Lift out each line of the data that holds "down".

[DATASET SECTION Boundary: Start]

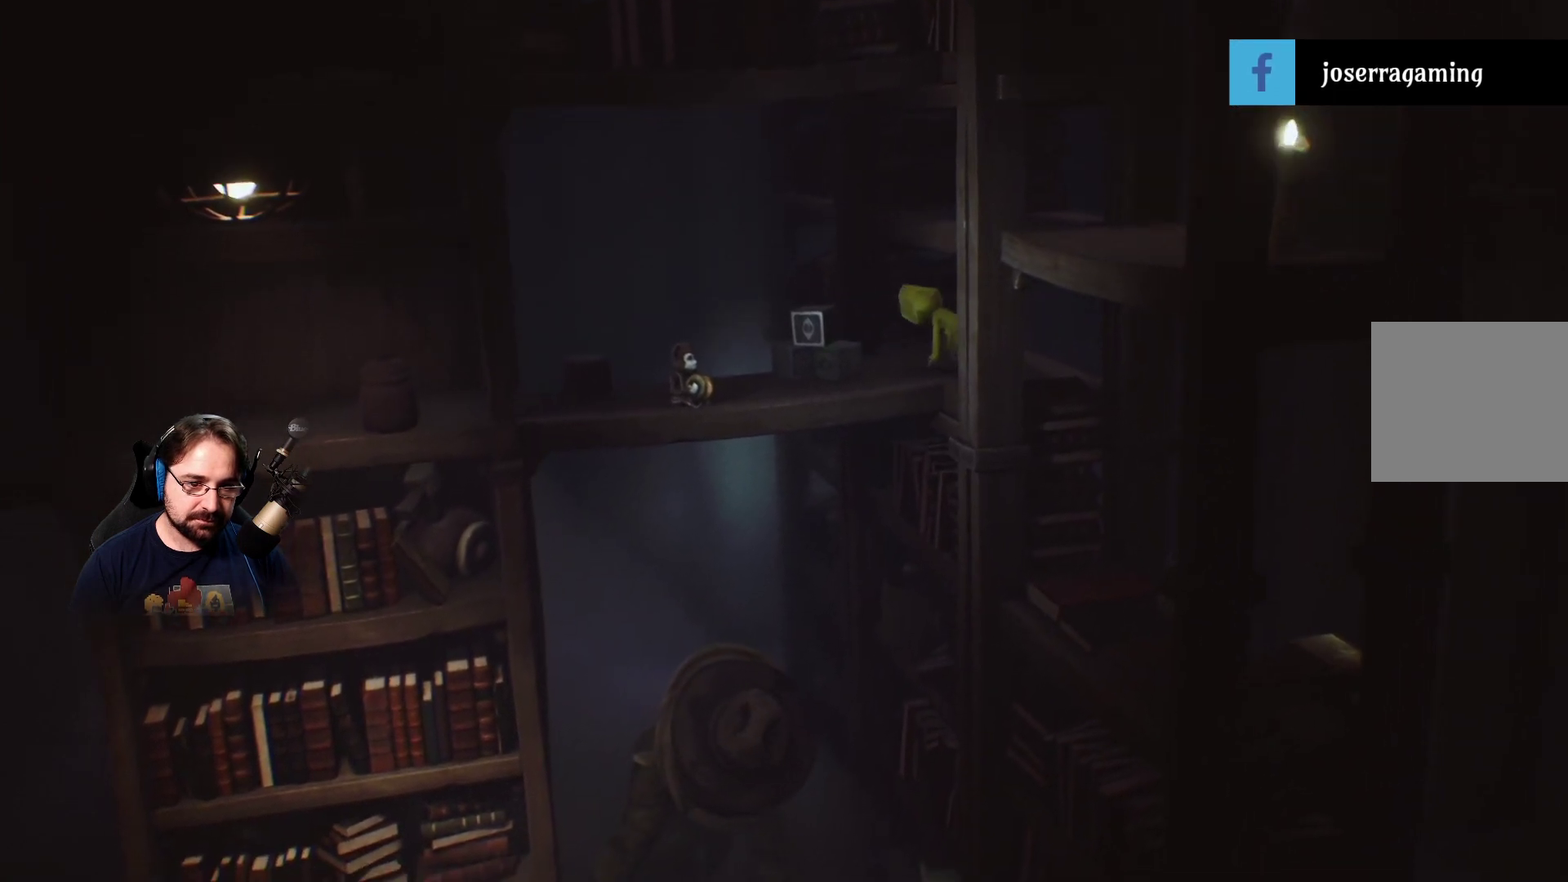
{"buttons": [], "left_stick": "up-left", "right_stick": "center", "events": []}
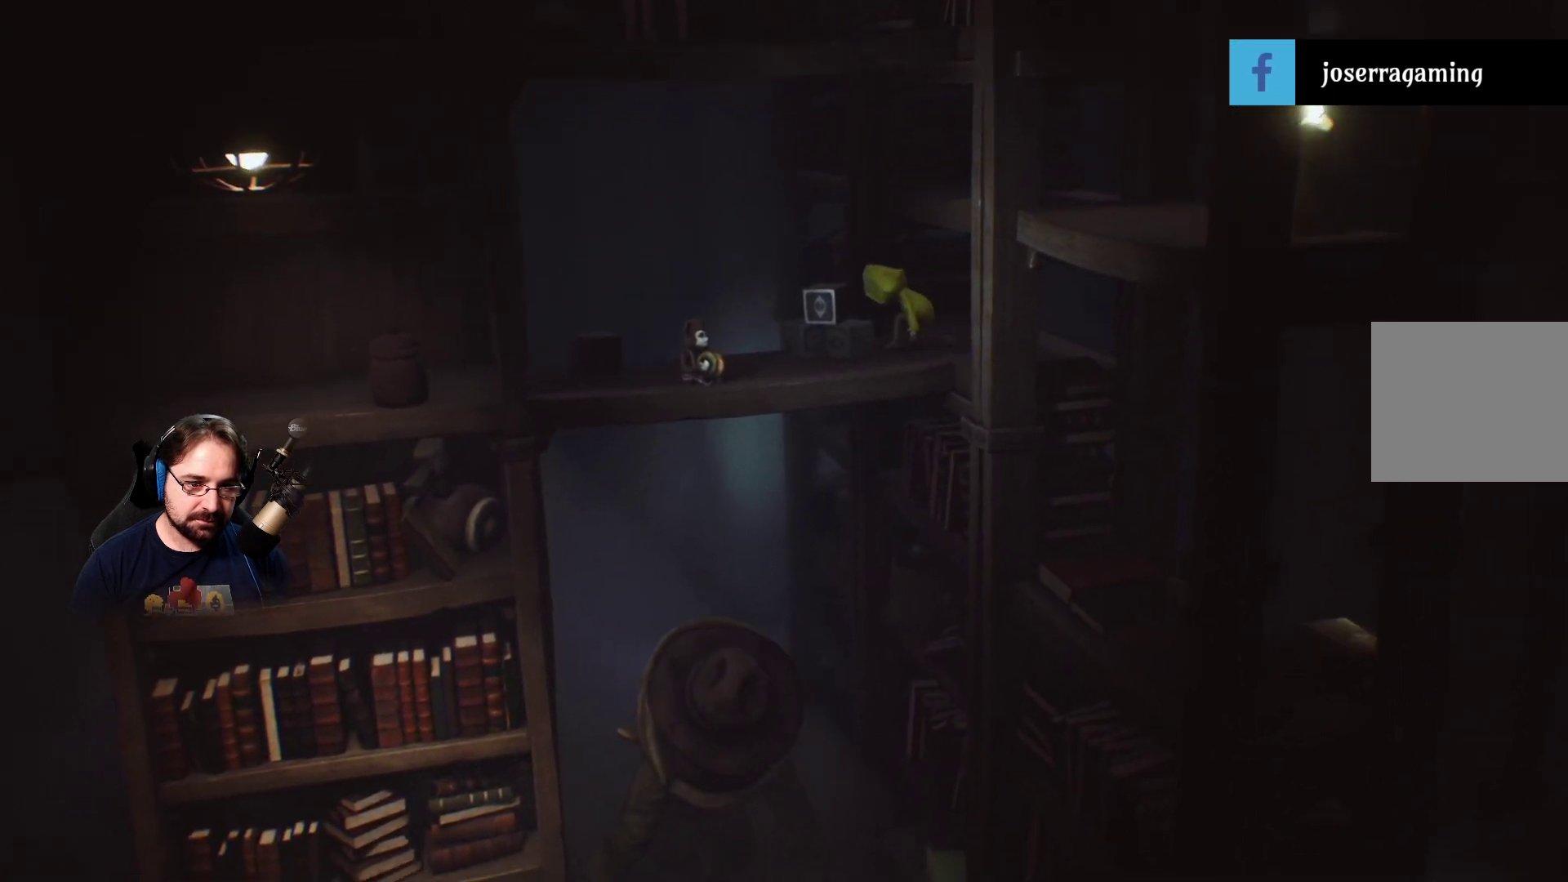
{"buttons": ["R2"], "left_stick": "center", "right_stick": "center", "events": [[67, "R2", "down"], [67, "left_stick", "center"]]}
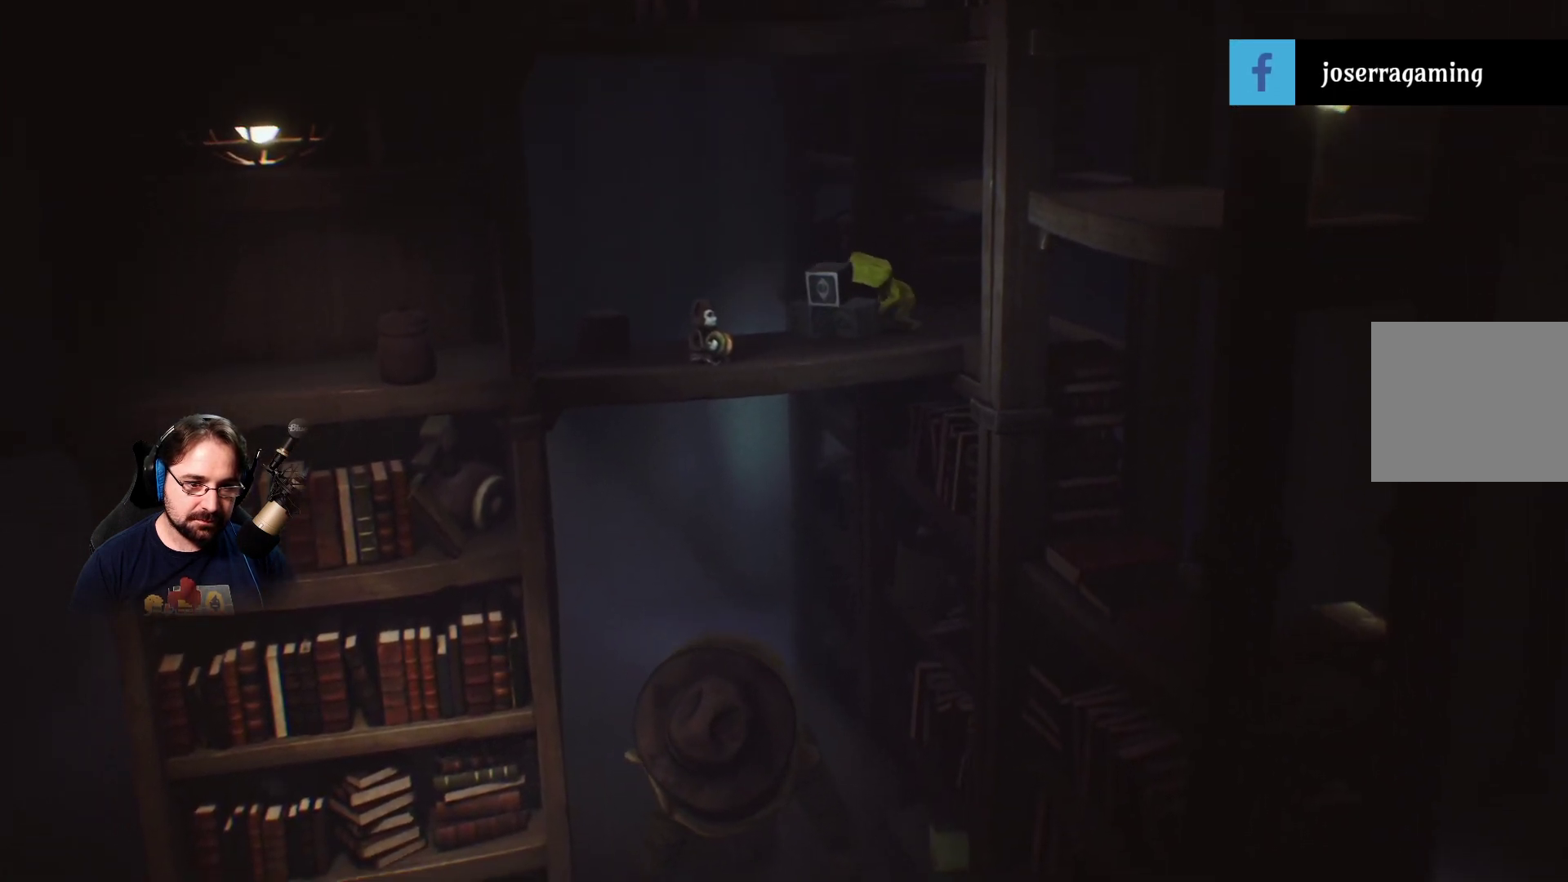
{"buttons": ["R2"], "left_stick": "center", "right_stick": "center", "events": []}
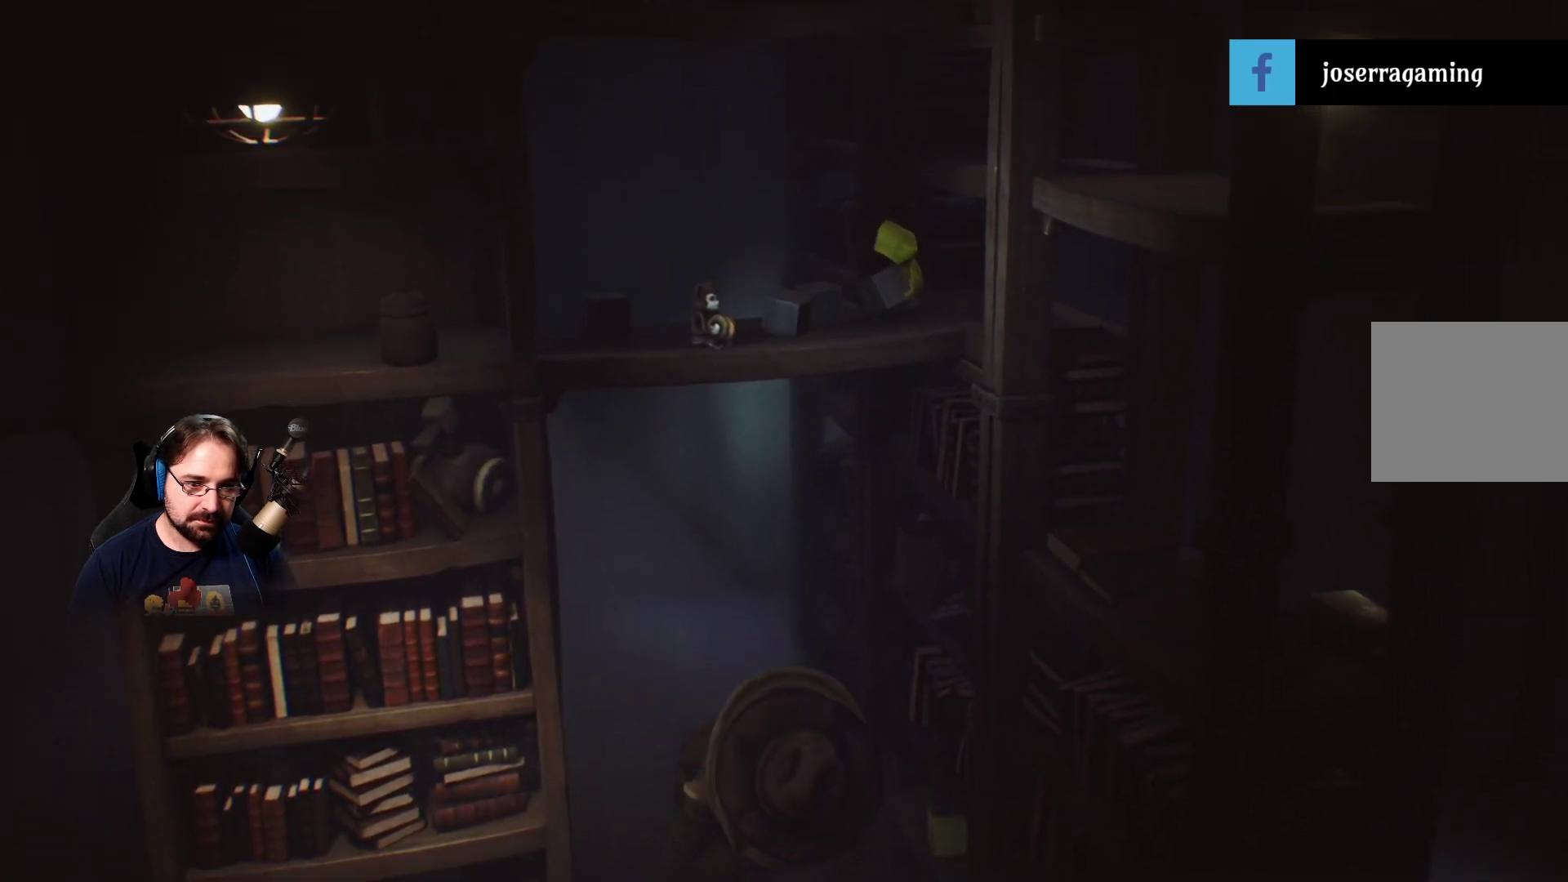
{"buttons": ["CROSS", "R2"], "left_stick": "down", "right_stick": "center", "events": [[133, "left_stick", "down"], [500, "CROSS", "down"]]}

[DATASET SECTION Boundary: End]

TASK RESULT:
{"buttons": ["R2"], "left_stick": "center", "right_stick": "center", "events": [[67, "R2", "down"], [67, "left_stick", "center"]]}
{"buttons": ["CROSS", "R2"], "left_stick": "down", "right_stick": "center", "events": [[133, "left_stick", "down"], [500, "CROSS", "down"]]}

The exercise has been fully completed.